Jucélia Vargas falou sobre a situação atual dos servidores em sessão
'Servidores estão se sentido assediados', afirma presidente do Siserp
Foto: Reprodução/ TV Câmara
Por Jessica Rosso Em 02/06/2020 às 19:32

A presidente do Sindicato dos Trabalhadores no Serviço Público Municipal de Criciúma e Região (Siserp), Jucélia Vargas, participou da sessão ordinária da Câmara de Vereadores de Criciúma no fim da tarde desta terça-feira, dia 2. Professora, com 33 anos de profissão no município, ela falou sobre a situação atual dos servidores aos vereadores, afirmou que "os servidores estão se sentido assediados", e se emocionou ao final do discurso. Ela inicou a fala no plenário pedindo socorro em nome deles e reclamou da gestão municipal.

Segundo ela a maioria dos servidores não ganham o menor piso da prefeitura. "Menor piso esse que está pago errado, porque pelo Estatuto o menor piso da prefeitura deveria ser duas VRVs, porque ele tem que ser 1/4 do maior salário, e isso não é cumprido há muito tempo, nós temos um processo judicial em andamento, que ganhamos aqui e está em Florianópolis, para modificar o menor piso, porque nem isso o governo fez, cumprir o Estatuto", disse.

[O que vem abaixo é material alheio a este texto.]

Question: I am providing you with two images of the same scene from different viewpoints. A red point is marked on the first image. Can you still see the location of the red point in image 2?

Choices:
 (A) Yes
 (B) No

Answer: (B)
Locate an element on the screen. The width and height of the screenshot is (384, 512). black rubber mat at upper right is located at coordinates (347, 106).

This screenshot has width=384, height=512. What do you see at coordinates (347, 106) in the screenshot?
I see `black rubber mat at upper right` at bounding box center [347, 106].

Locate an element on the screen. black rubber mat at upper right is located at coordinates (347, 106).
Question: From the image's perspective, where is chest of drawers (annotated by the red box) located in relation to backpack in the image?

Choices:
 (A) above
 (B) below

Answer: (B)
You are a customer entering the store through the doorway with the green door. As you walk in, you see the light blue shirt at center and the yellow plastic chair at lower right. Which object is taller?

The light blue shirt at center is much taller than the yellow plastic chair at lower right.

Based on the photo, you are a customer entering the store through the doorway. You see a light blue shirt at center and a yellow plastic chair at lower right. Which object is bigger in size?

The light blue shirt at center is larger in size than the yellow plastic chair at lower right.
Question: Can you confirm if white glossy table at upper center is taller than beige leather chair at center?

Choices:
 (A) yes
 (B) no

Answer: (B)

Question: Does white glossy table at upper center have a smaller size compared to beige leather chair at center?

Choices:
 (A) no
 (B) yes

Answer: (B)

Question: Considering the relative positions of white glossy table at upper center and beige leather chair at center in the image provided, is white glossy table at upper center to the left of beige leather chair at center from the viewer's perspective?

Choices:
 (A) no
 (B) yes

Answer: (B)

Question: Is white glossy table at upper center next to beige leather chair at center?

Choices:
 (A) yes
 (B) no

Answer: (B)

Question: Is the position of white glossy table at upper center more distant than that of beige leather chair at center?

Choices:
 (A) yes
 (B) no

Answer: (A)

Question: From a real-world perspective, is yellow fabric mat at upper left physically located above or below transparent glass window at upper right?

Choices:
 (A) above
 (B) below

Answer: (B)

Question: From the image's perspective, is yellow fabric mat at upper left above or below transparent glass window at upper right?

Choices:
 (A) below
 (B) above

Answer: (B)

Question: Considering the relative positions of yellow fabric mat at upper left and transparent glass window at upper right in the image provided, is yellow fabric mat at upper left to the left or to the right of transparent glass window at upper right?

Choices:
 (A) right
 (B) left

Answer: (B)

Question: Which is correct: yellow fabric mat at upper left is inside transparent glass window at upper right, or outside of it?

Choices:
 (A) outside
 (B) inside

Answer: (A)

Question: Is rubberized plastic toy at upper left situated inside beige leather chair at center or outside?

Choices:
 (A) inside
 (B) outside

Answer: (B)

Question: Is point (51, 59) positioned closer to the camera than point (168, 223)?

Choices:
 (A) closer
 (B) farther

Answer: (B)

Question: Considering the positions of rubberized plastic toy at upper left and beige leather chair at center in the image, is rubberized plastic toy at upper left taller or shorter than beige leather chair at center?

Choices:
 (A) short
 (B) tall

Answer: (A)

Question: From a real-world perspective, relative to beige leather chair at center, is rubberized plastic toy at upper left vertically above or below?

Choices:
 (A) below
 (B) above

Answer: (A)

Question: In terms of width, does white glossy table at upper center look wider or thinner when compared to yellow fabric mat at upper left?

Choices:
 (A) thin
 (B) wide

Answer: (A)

A presidente ainda elencou uma série de questões que segundo ela não são cumpridas pela gestão municipal. E ainda relembrou a aprovação da redução dos 30% do magistério que ocorreu na Câmara de Vereadores. "Aquilo é salário. Falam em gratificação, mas vocês precisam entender como funciona o salário dos servidores", disparou.

Serventes escolares

Com a chegada da pandemia de coronavírus, ela encerrou o discurso falando que é feito um calendário nos colégios, que inclui entrega da alimentação, e atividades em que é necessário o serviço das serventes escolares. Entretanto, um e-mail encaminhado pela Secretaria de Educação solicitou que as serventes escolares estejam nas escolas todos os dias. "46 diretoras fizeram um manifesto [contrariando o e-mail] e encaminharam para o Ministério Público falando tudo isso, falando o que a Organização Mundial da Saúde (OMS) orienta, que são mulheres. O Ministério Público (MP) pediu informações ao Governo. O Governo levou para o Ministério público aquele decreto [ que fala sobre a abertura das escolas para fins administrativos] dizendo que elas estão trabalhando 'daquele jeito' [do decreto]. O MP diz que está correto. Só que para as diretoras continuam aterrorizando que tem que estar todos os dias, cinco horas por dia", explicou. Por fim, pediu a intervenção dos vereadores no assunto. "Apelem [ para o prefeito] para o lado humano".